Preparing canned explanations is an art, and I know just enough to realize I know almost nothing. Due to the patient mentoring of a great explainer, and through watching several others, I've managed to learn a few pointers. The most important is to tell a story. This is very broad, and includes:

  • Start with what they know. Don't throw your audience in the deep end. Start with common knowledge, then build to new things.
  • Give an intuitive overview. Tell the audience where you're headed. Suspense and surprise work sometimes, but don't keep them guessing about your point. A rule of thumb is "tell them what you'll tell them, then tell them, then tell them what you told them."
  • Flow is everything. Top down, bottom up, temporally, procedurally (first, then, next, finally)...however you do it, make points flow from one to another. If you break the flow, or have none, it's easy to lose your audience.
  • Make every word count. Be brief. Try to make one point at a time. Then, drop unnecessary points.
  • Be concrete.

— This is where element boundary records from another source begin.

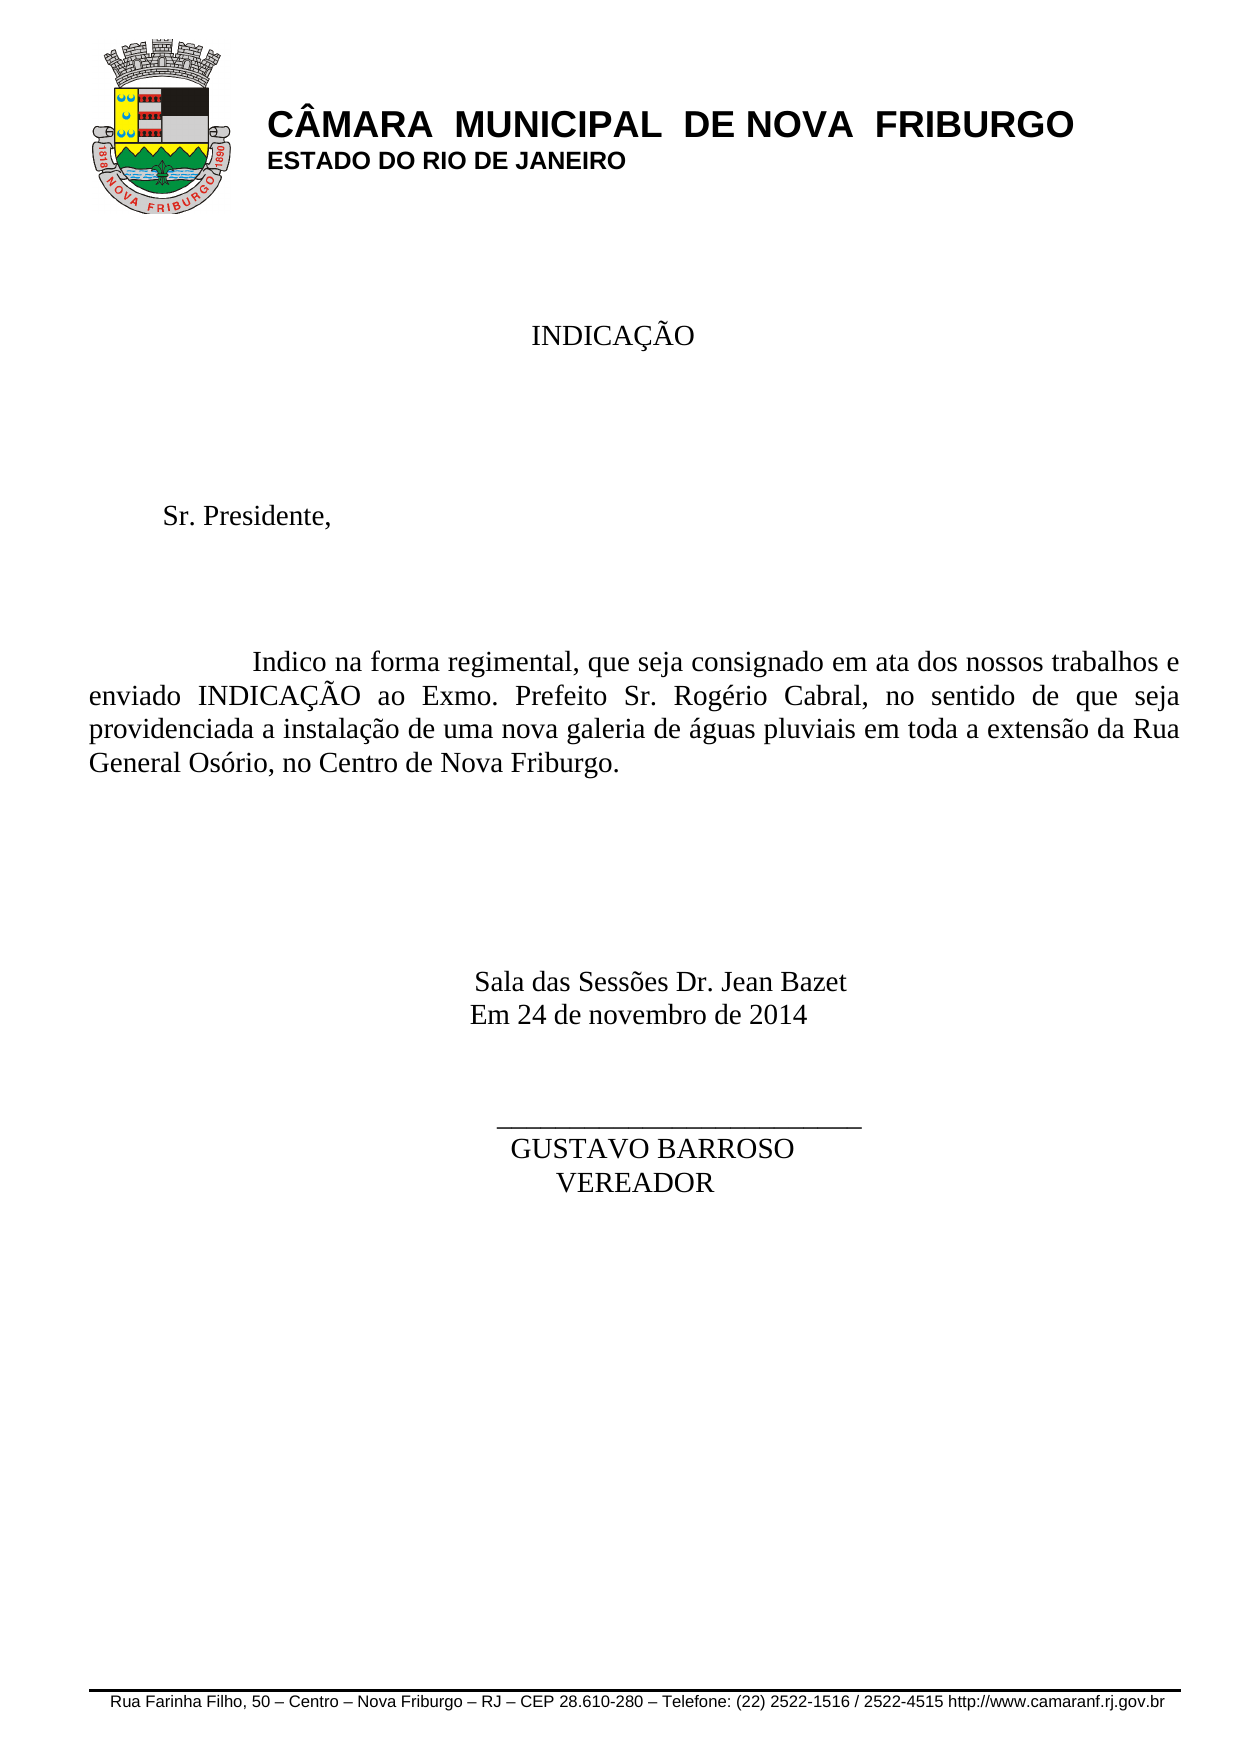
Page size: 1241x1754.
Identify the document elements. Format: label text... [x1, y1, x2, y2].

text Sala das Sessões Dr. Jean Bazet [89, 964, 1181, 997]
text VEREADOR [89, 1165, 1181, 1198]
text Sr. Presidente, [89, 498, 1181, 531]
text GUSTAVO BARROSO [89, 1131, 1181, 1165]
text Indico na forma regimental, que seja consignado em ata dos nossos trabalhos e enviado INDICAÇÃO ao Exmo. Prefeito Sr. Rogério Cabral, no sentido de que seja providenciada a instalação de uma nova galeria de águas pluviais em toda a extensão da Rua General Osório, no Centro de Nova Friburgo. [89, 644, 1181, 779]
text INDICAÇÃO [89, 318, 1181, 352]
text Em 24 de novembro de 2014 [89, 997, 1181, 1031]
text _________________________ [89, 1098, 1181, 1131]
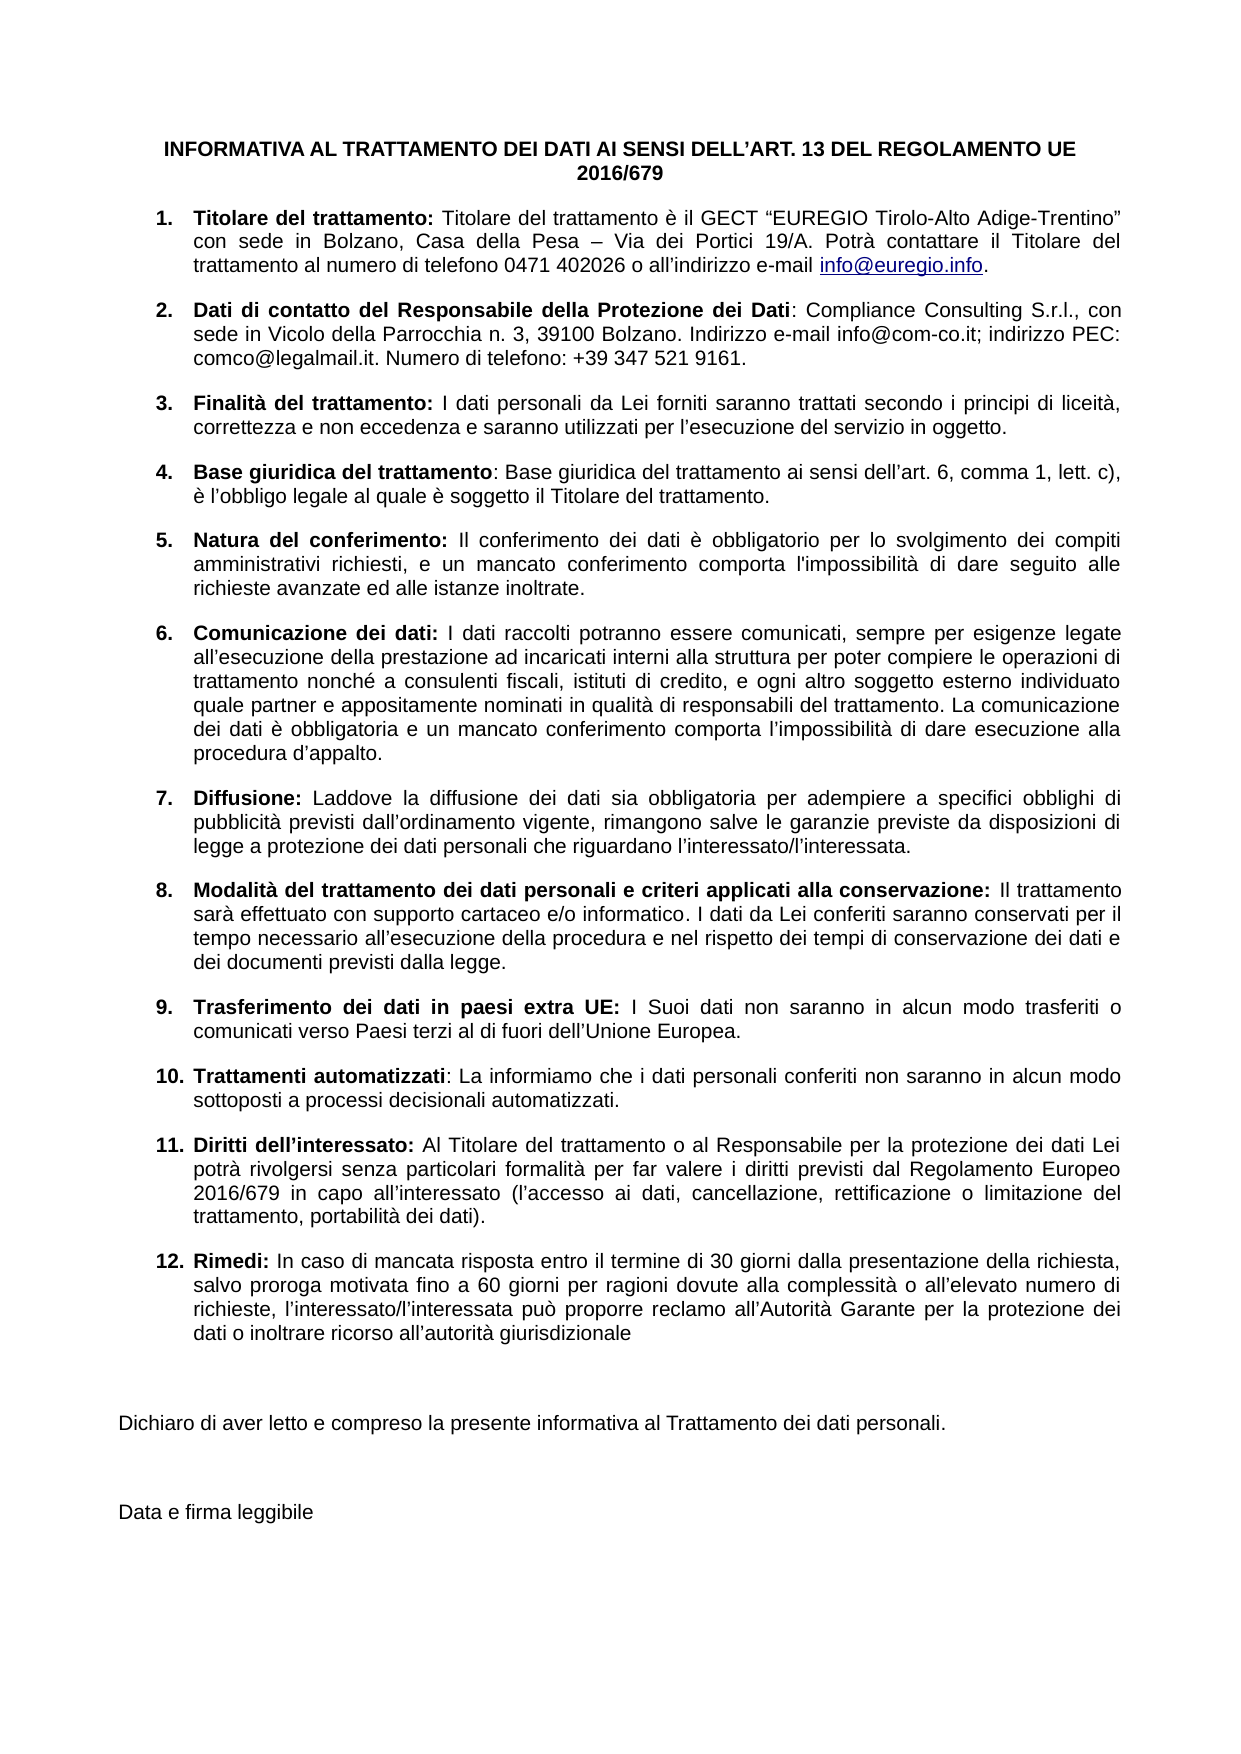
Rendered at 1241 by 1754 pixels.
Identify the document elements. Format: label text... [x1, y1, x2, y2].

list Trasferimento dei dati in paesi extra UE: I Suoi dati non saranno in alcun modo trasferiti o comunicati verso Paesi terzi al di fuori dell’Unione Europea. [156, 995, 1122, 1043]
list Modalità del trattamento dei dati personali e criteri applicati alla conservazione: Il trattamento sarà effettuato con supporto cartaceo e/o informatico. I dati da Lei conferiti saranno conservati per il tempo necessario all’esecuzione della procedura e nel rispetto dei tempi di conservazione dei dati e dei documenti previsti dalla legge. [156, 878, 1122, 974]
list Trattamenti automatizzati: La informiamo che i dati personali conferiti non saranno in alcun modo sottoposti a processi decisionali automatizzati. [156, 1064, 1122, 1112]
text INFORMATIVA AL TRATTAMENTO DEI DATI AI SENSI DELL’ART. 13 DEL REGOLAMENTO UE 2016/679 [118, 137, 1122, 184]
list Dati di contatto del Responsabile della Protezione dei Dati: Compliance Consulting S.r.l., con sede in Vicolo della Parrocchia n. 3, 39100 Bolzano. Indirizzo e-mail info@com-co.it; indirizzo PEC: comco@legalmail.it. Numero di telefono: +39 347 521 9161. [156, 298, 1122, 370]
list Titolare del trattamento: Titolare del trattamento è il GECT “EUREGIO Tirolo-Alto Adige-Trentino” con sede in Bolzano, Casa della Pesa – Via dei Portici 19/A. Potrà contattare il Titolare del trattamento al numero di telefono 0471 402026 o all’indirizzo e-mail info@euregio.info. [156, 205, 1122, 277]
text Dichiaro di aver letto e compreso la presente informativa al Trattamento dei dati personali. [118, 1411, 1122, 1434]
list Finalità del trattamento: I dati personali da Lei forniti saranno trattati secondo i principi di liceità, correttezza e non eccedenza e saranno utilizzati per l’esecuzione del servizio in oggetto. [156, 391, 1122, 439]
list Base giuridica del trattamento: Base giuridica del trattamento ai sensi dell’art. 6, comma 1, lett. c), è l’obbligo legale al quale è soggetto il Titolare del trattamento. [156, 459, 1122, 507]
list Rimedi: In caso di mancata risposta entro il termine di 30 giorni dalla presentazione della richiesta, salvo proroga motivata fino a 60 giorni per ragioni dovute alla complessità o all’elevato numero di richieste, l’interessato/l’interessata può proporre reclamo all’Autorità Garante per la protezione dei dati o inoltrare ricorso all’autorità giurisdizionale [156, 1249, 1122, 1345]
list Natura del conferimento: Il conferimento dei dati è obbligatorio per lo svolgimento dei compiti amministrativi richiesti, e un mancato conferimento comporta l'impossibilità di dare seguito alle richieste avanzate ed alle istanze inoltrate. [156, 528, 1122, 600]
list Comunicazione dei dati: I dati raccolti potranno essere comunicati, sempre per esigenze legate all’esecuzione della prestazione ad incaricati interni alla struttura per poter compiere le operazioni di trattamento nonché a consulenti fiscali, istituti di credito, e ogni altro soggetto esterno individuato quale partner e appositamente nominati in qualità di responsabili del trattamento. La comunicazione dei dati è obbligatoria e un mancato conferimento comporta l’impossibilità di dare esecuzione alla procedura d’appalto. [156, 621, 1122, 765]
list Diritti dell’interessato: Al Titolare del trattamento o al Responsabile per la protezione dei dati Lei potrà rivolgersi senza particolari formalità per far valere i diritti previsti dal Regolamento Europeo 2016/679 in capo all’interessato (l’accesso ai dati, cancellazione, rettificazione o limitazione del trattamento, portabilità dei dati). [156, 1132, 1122, 1228]
text Data e firma leggibile [118, 1500, 1122, 1524]
list Diffusione: Laddove la diffusione dei dati sia obbligatoria per adempiere a specifici obblighi di pubblicità previsti dall’ordinamento vigente, rimangono salve le garanzie previste da disposizioni di legge a protezione dei dati personali che riguardano l’interessato/l’interessata. [156, 786, 1122, 857]
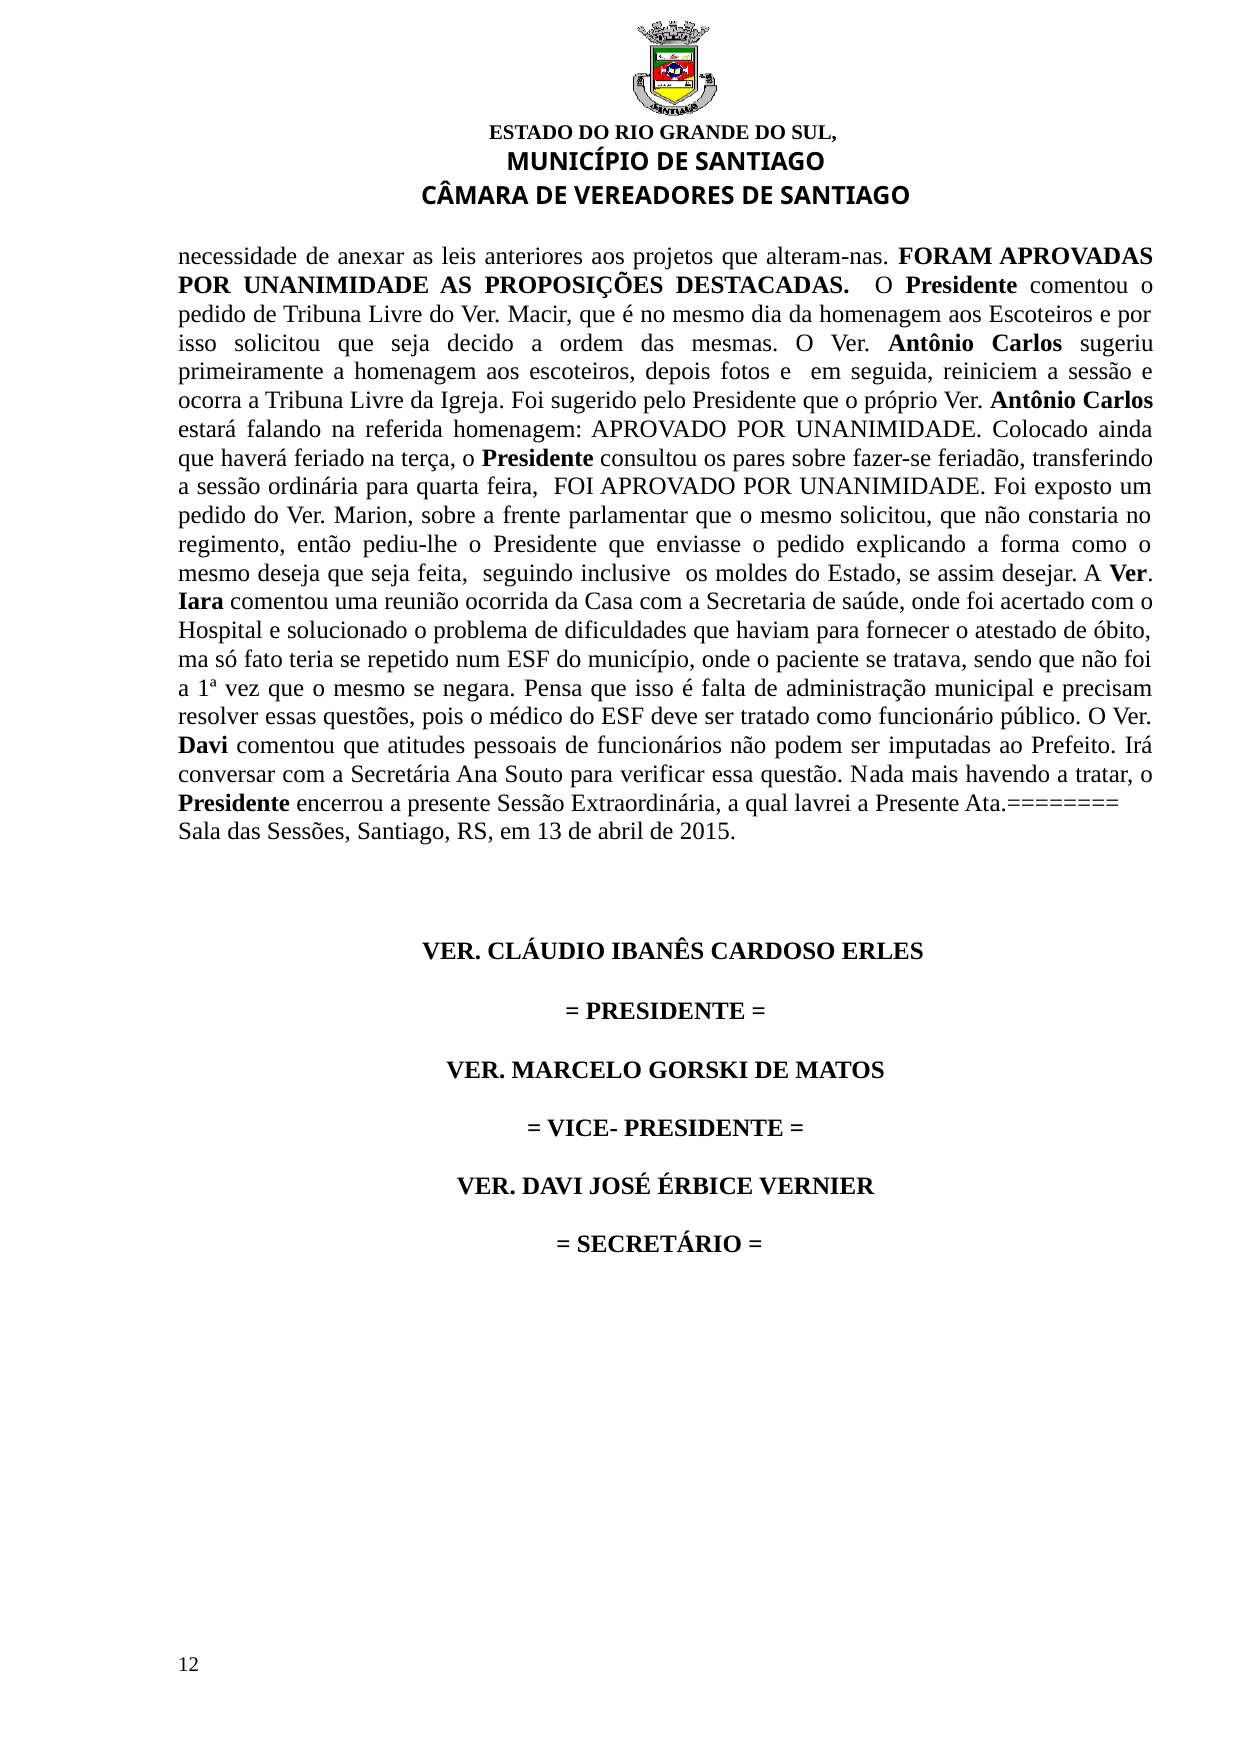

Define nouns, quantify adjectives, and favor processes over vague verbs. Numbers, anecdotes, and examples go a long way.
  • Use the conclusion. The audience may skip everything else, but they'll usually wake up for the conclusion. At minimum, reiterate your story outline and emphasis your main points.

Apart from telling a story, I've learned a couple tips about polishing explanations:

  • Get feedback on your drafts. Give practice presentations, ask peers to review your specs, etc. Feedback from first-timers is invaluable, so don't waste fresh eyes: have some people review your first draft, others your second, and so forth. It also helps if someone reads multiple drafts, but make sure they're either very patient, or owe you a favor.
  • Insist on criticism. Ask what you could have done better. Insist people tell you something. There's always something to improve, and people can be surprisingly reluctant to give criticism face-to-face.

I'm always looking for new tips, so if anyone has a good one, please share!


Tuesday, May 19, 2009

Nice thing about PMing at SQL Server

Fair warning: shameless plug ahead.

Groups within Microsoft vary widely, including everything from the culture, to the engineering process...even the acronyms. Makes it hard to paint the whole company with one brush.

For instance, take SQL Server. We're not the 500lb gorilla; that's Oracle. In the database arena, we're one of the scrappy underdogs, and it shows in the culture. At the same time, our division is one of Microsoft's established workhorses; we're not an experimental foray into a new business. That also shows in the culture.

It's an interesting combination. It gives us constant drive and motivation, but directed by a maturity that comes from knowing we impact the company's bottom line. As a PM, I really feel both of these factors. I'm always encouraged to think about differentiating, and solving the biggest customer pain points. At the same time, I know we're working on cool stuff that will actually make a difference.